Eglise paroissiale Saint-Pierre
Joyau roman du Val de Vienne, Saint-Pierre de Parçay dévoile un portail à colonnettes historiées et une tour de croisée du XVIe siècle qui surgit au cœur du bourg tourangeau comme un signal de pierre millénaire.

© Wikimedia Commons
Histoire
Nichée au cœur du bourg de Parçay-sur-Vienne, à deux pas de la Loire et de ses affluents, l'église paroissiale Saint-Pierre est l'une de ces pépites romanes que le Touraine recèle loin des grands circuits touristiques. Classée monument historique depuis 1930, elle incarne la rigueur et la sobriété de l'art roman du XIIe siècle, tempérées par l'ajout discret mais élégant d'une tour-clocher remaniée à la Renaissance. Pour qui sait l'observer, elle révèle, pierre après pierre, un chantier médiéval inachevé — ou plutôt interrompu — dont les cicatrices architecturales constituent en elles-mêmes un document historique exceptionnel. Ce qui rend Saint-Pierre véritablement unique, c'est la lisibilité de ses intentions originelles : les colonnes engagées sans chapiteaux le long de la nef trahissent un projet de voûtement en berceau qui ne fut jamais mené à terme, laissant à la charpente lambrissée en plein cintre le soin de couvrir le vaisseau. Ce palimpseste constructif, où l'ambition initiale dialogue avec les contraintes de la réalité, fascine les amateurs d'archéologie du bâti autant que les simples curieux. L'expérience de visite commence dès le parvis : le portail occidental, flanqué de trois colonnettes à chapiteaux sculptés de part et d'autre, accueille le visiteur avec une grâce austère.

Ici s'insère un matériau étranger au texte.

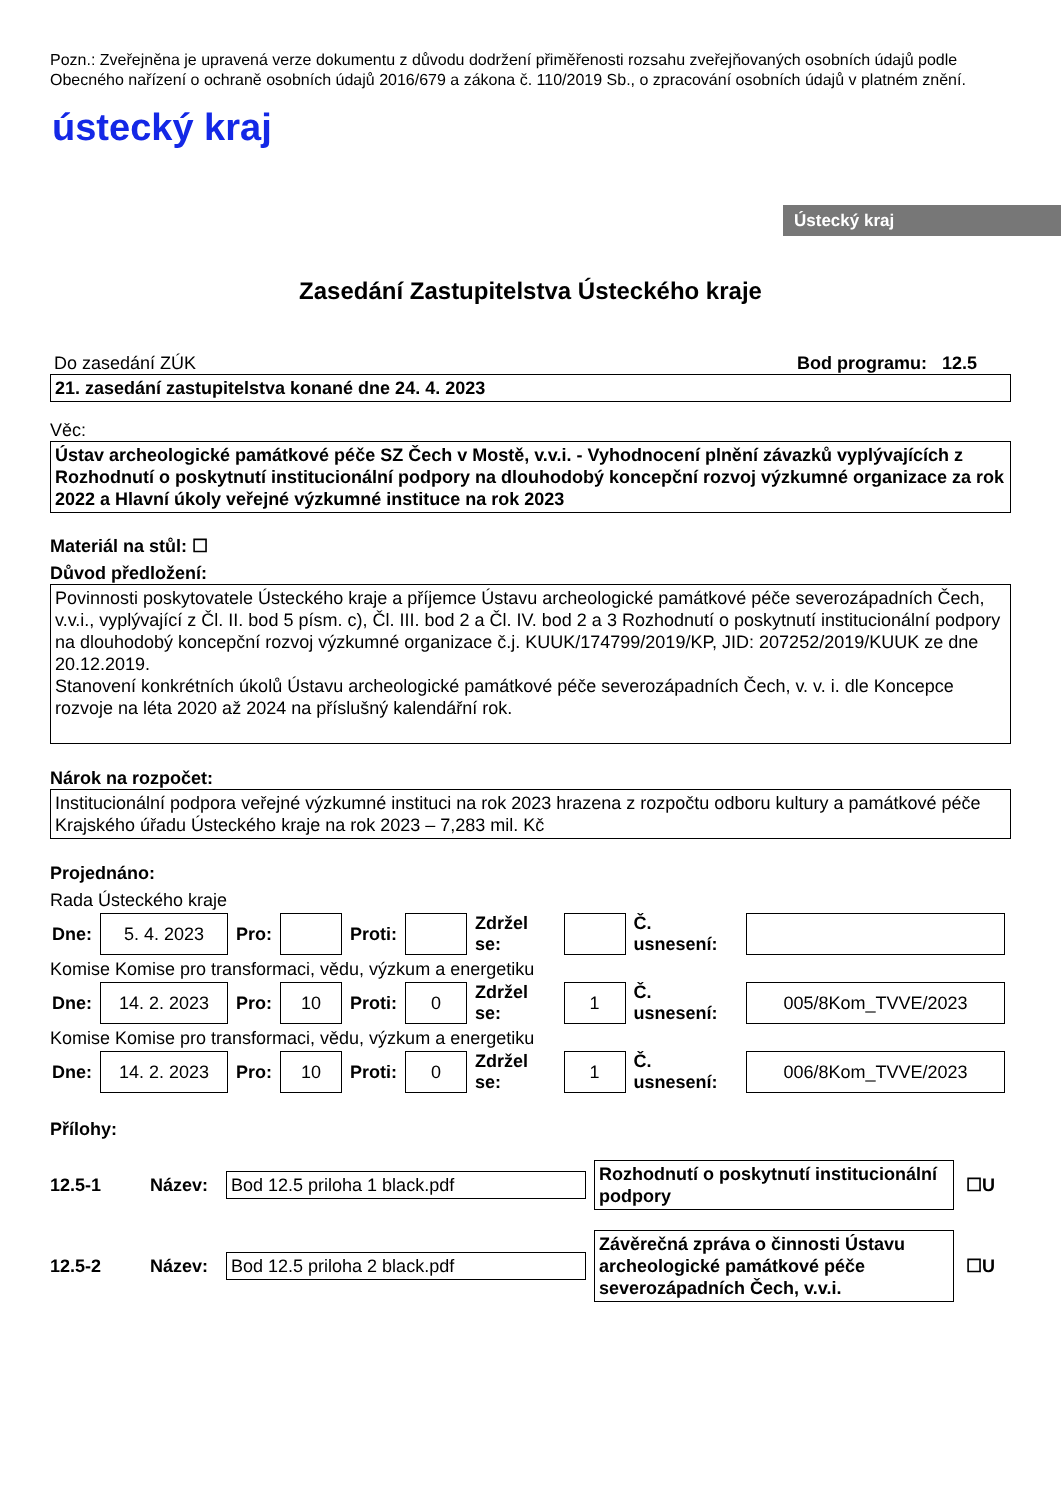Pozn.: Zveřejněna je upravená verze dokumentu z důvodu dodržení přiměřenosti rozsahu zveřejňovaných osobních údajů podle Obecného nařízení o ochraně osobních údajů 2016/679 a zákona č. 110/2019 Sb., o zpracování osobních údajů v platném znění.
ústecký kraj
Ústecký kraj
Zasedání Zastupitelstva Ústeckého kraje
Do zasedání ZÚK Bod programu: 12.5
21. zasedání zastupitelstva konané dne 24. 4. 2023
Věc:
Ústav archeologické památkové péče SZ Čech v Mostě, v.v.i. - Vyhodnocení plnění závazků vyplývajících z Rozhodnutí o poskytnutí institucionální podpory na dlouhodobý koncepční rozvoj výzkumné organizace za rok 2022 a Hlavní úkoly veřejné výzkumné instituce na rok 2023
Materiál na stůl: ☐
Důvod předložení:
Povinnosti poskytovatele Ústeckého kraje a příjemce Ústavu archeologické památkové péče severozápadních Čech, v.v.i., vyplývající z Čl. II. bod 5 písm. c), Čl. III. bod 2 a Čl. IV. bod 2 a 3 Rozhodnutí o poskytnutí institucionální podpory na dlouhodobý koncepční rozvoj výzkumné organizace č.j. KUUK/174799/2019/KP, JID: 207252/2019/KUUK ze dne 20.12.2019.
Stanovení konkrétních úkolů Ústavu archeologické památkové péče severozápadních Čech, v. v. i. dle Koncepce rozvoje na léta 2020 až 2024 na příslušný kalendářní rok.
Nárok na rozpočet:
Institucionální podpora veřejné výzkumné instituci na rok 2023 hrazena z rozpočtu odboru kultury a památkové péče Krajského úřadu Ústeckého kraje na rok 2023 – 7,283 mil. Kč
Projednáno:
Rada Ústeckého kraje
| Dne: | 5. 4. 2023 | Pro: | | Proti: | | Zdržel se: | | Č. usnesení: | |
Komise Komise pro transformaci, vědu, výzkum a energetiku
| Dne: | 14. 2. 2023 | Pro: | 10 | Proti: | 0 | Zdržel se: | 1 | Č. usnesení: | 005/8Kom_TVVE/2023 |
Komise Komise pro transformaci, vědu, výzkum a energetiku
| Dne: | 14. 2. 2023 | Pro: | 10 | Proti: | 0 | Zdržel se: | 1 | Č. usnesení: | 006/8Kom_TVVE/2023 |
Přílohy:
12.5-1 Název:
Bod 12.5 priloha 1 black.pdf
Rozhodnutí o poskytnutí institucionální podpory
☐U
12.5-2 Název:
Bod 12.5 priloha 2 black.pdf
Závěrečná zpráva o činnosti Ústavu archeologické památkové péče severozápadních Čech, v.v.i.
☐U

L'œil repère immédiatement l'étranglement du passage, réduit au XVe siècle par l'insertion d'une maçonnerie percée d'une porte plus étroite — signe tangible de l'histoire qui s'est écrite sur elle-même. À l'intérieur, la lumière filtrée par les baies romanes baigne d'une pénombre dorée un espace surprenant de cohérence, malgré plusieurs siècles de remaniements. Le transept et ses deux chapelles en cul-de-four, la croisée surmontée de sa tour rectangulaire et la sobre abside semi-circulaire composent un ensemble d'une grande lisibilité spatiale. Le décor d'écailles retournées qui orne la façade occidentale, caractéristique de certains ateliers romans du Val de Loire, ajoute une touche d'originalité à cette architecture volontairement dépouillée. Saint-Pierre de Parçay est un monument pour les regards patients, ceux qui savent lire entre les pierres.
Architecture
L'église Saint-Pierre s'inscrit dans la tradition romane du Val de Loire, avec un plan en croix latine d'une grande régularité : nef unique, transept saillant dont chaque bras s'ouvre sur une chapelle latérale, croisée surmontée d'une tour, et chœur terminé par une abside semi-circulaire. La nef, couverte d'une charpente lambrissée en plein cintre, conserve ses colonnes engagées sans chapiteaux qui trahissent le projet originel d'une voûte en berceau. Les deux chapelles des bras du transept sont, elles, voûtées en cul-de-four, solution plus aisée à mettre en œuvre et parfaitement cohérente avec l'esthétique romane. La voûte en arc de cloître du carré du transept, refaite au XVIe siècle en même temps que le beffroi de la tour rectangulaire, introduit une note Renaissance dans cet ensemble majoritairement médiéval. La façade occidentale constitue le morceau de bravoure extérieur de l'édifice. Son portail en plein cintre est encadré, de chaque côté, de trois colonnettes à chapiteaux historiés dont les décors sculptés — figures humaines, entrelacs végétaux, animaux fantastiques — témoignent du savoir-faire des ateliers romans tourangeaux du XIIe siècle. Au-dessus du portail, la façade arbore un appareil en forme d'écailles retournées, motif décoratif rare et caractéristique de certaines zones de production artistique du Val de Loire. Le clocher, tour rectangulaire à cheval sur la croisée du transept, présente un étage de beffroi élargi et remanié au XVIe siècle, reconnaissable à ses proportions plus aérées et à ses ouvertures géminées.